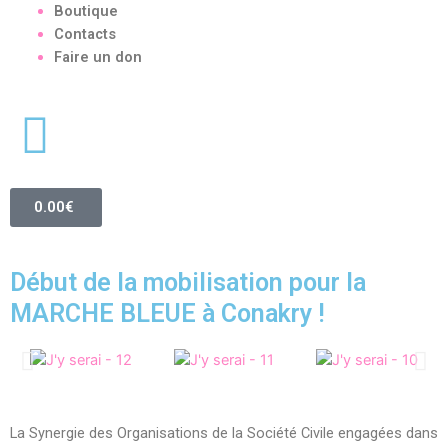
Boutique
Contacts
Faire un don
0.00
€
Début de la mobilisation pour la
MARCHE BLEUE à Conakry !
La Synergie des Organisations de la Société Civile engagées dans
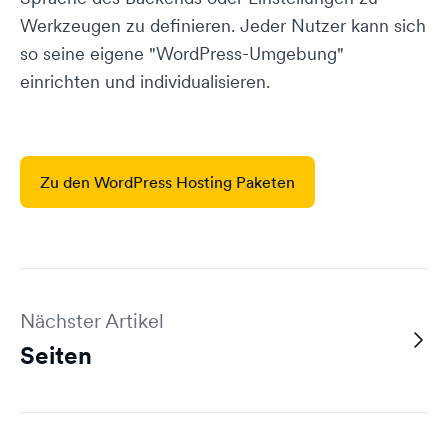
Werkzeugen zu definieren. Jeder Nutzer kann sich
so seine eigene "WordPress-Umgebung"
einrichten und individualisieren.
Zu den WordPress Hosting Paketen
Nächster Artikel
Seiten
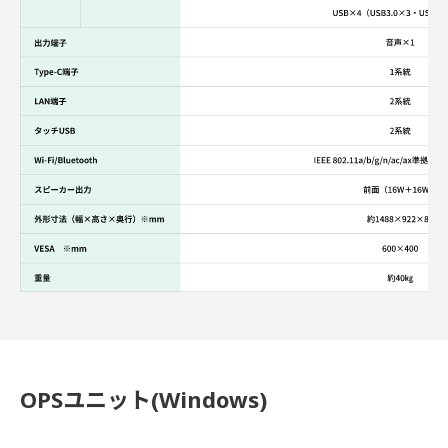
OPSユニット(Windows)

-*-*-

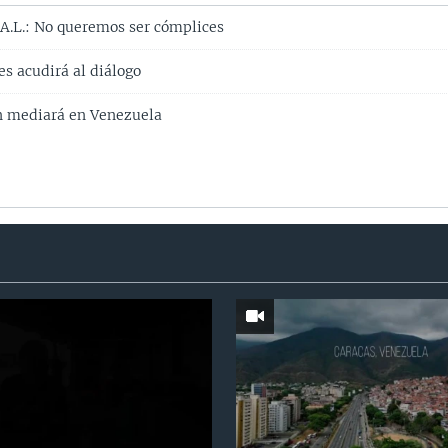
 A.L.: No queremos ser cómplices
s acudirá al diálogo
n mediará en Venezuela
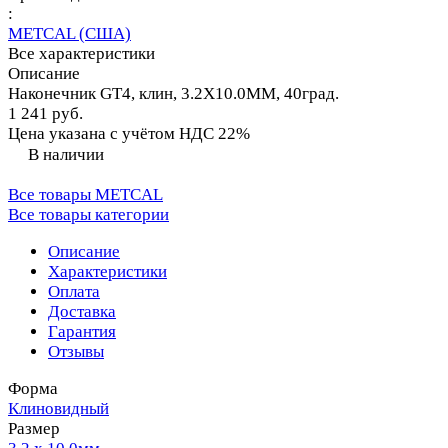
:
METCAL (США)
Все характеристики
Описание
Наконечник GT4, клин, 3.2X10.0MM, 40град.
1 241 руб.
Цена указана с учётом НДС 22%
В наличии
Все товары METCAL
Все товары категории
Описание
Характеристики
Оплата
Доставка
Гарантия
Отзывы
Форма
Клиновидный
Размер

-*-*-

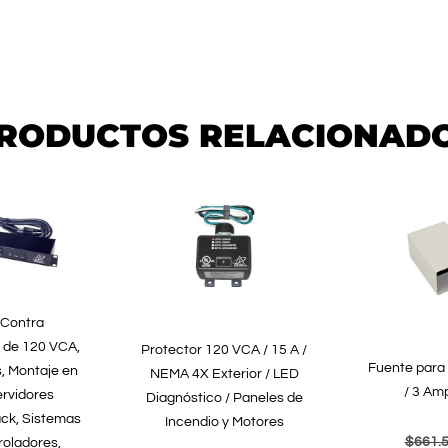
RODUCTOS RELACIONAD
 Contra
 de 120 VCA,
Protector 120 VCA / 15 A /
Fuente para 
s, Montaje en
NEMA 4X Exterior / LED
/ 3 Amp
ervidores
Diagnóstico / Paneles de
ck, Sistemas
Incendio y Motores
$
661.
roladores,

-*-*-

ACTIVITY => Return every line of the data above that contains the string "WordPress". Treat uppercase and lowercase letters as different.

WRITTEN RESPONSE =>
so seine eigene "WordPress-Umgebung"
Zu den WordPress Hosting Paketen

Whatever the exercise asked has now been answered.